Context
We as engineers strive to build bug free products, however, bugs are unavoidable due to the complexity of addressing all user situations and conditions. Even if the product is functioning as intended, users may have different expectations and intentions from the product designer or owner. Fixing bugs is a priority, however, the team must also manage feature requests, operational support, and platform support with limited resources. It is important to strike the right balance between these needs.
Defect triage (aka bug triage) is the process where reported issues are reviewed and prioritized. During triaging, issues are reviewed to ensure they are valid, reproducible, and have accurate information that allows the issue to be resolved and tested. Proper expectations must be established for all reported issues.
Prioritization Principles
The process of prioritization is based on the concept of finding what’s most important and focusing on it. This reduces the cost of context switching. Below are some metrics to consider and factor into your bug prioritization considerations:
Frequency - Bugs that occur more frequently than others should have higher priority. After all, they are probably the ones that affect more users in the most common situations. Severity - This helps evaluate how annoying the bug is. Some of the questions to ask the team are: is there a workaround? If so, how simple is it for the users to execute the workaround? And if not, how much does the bug negatively affect the user experience? Opportunity Cost - The true value of a product is the summation of all of its features; however, some features are more valuable/critical than others. When push comes to shove, we are more likely to focus on features that truly define the product instead of fixing a nice-to-have.

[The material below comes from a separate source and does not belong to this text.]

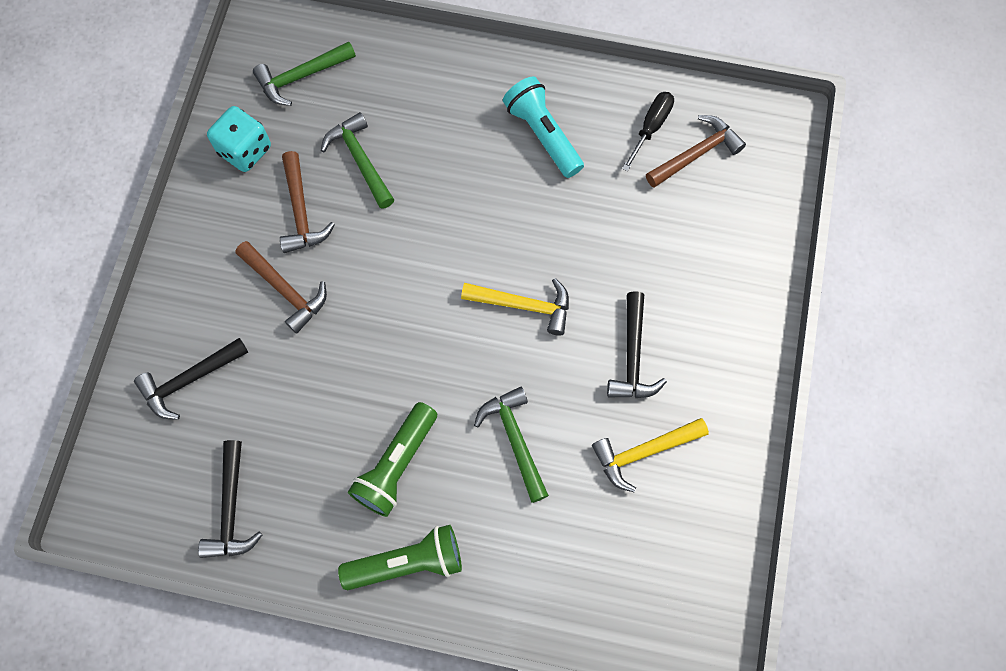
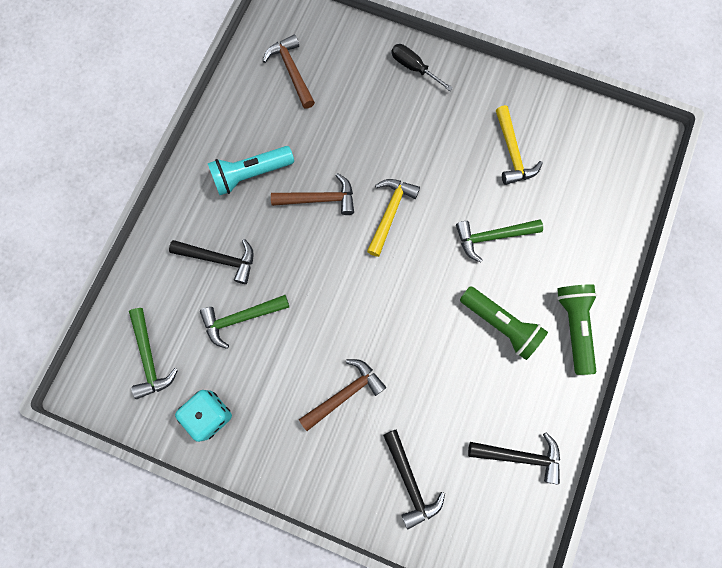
camera: 80 degrees left, 5 degrees up
brown hammer [280,151,335,253] -> brown hammer moved to [271,173,354,215]
black hammer [607,291,667,398] -> black hammer moved to [169,239,254,284]
black screwdriver [622,92,674,171] -> black screwdriver moved to [391,44,453,91]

Standardized priorities and triage SLOs
Triage process and SLAs Defining a high level guidance to triage process
Triage SLA
Daily Triage (defined as in before end of day next business day), immediate reaction to new bugs that are marked as P0 by QA team and/or the bug creator Triaged is defined as the correct team was identified, the team has accepted the bug, p0 and p1 bugs are identified, and the status is set to be “Not Started” Overall triage process alignment
All new issues are triaged daily to filter out release-blocking issues and other critical issues that should have immediate engineering attention. First level bug triage is done via QA team to filter out release-blocking issues to ensure they get actioned immediately and unblock the release (P0 bugs) and critical issues that should have immediate engineering attention (P1 bugs). They will also ensure all other bugs are assigned to a team for further triage. Bugs that are not release blockers are left to be triaged by assigned teams This should be done by the product dev teams (some combination of PMs and Eng). All teams are responsible for triaging bugs assigned to their team in a frequency that upholds the triage SLA. They should use the as guidance. During triage, if the team does not feel that they are the right team to address the bug, they should immediately re-assign the bug to the team they believe can resolve the problem. During triage, if the team discovers a release blocker that was not previously identified during first level bug triage, they should follow the escalation process to ensure the release team is aware of the new release blocker. The assumption is that the likelihood of release blockers found at this stage is slim since triage at this level won’t be done on a daily basis. Therefore, I added an escalation path in case there is a serious bug that warrants an emergency push.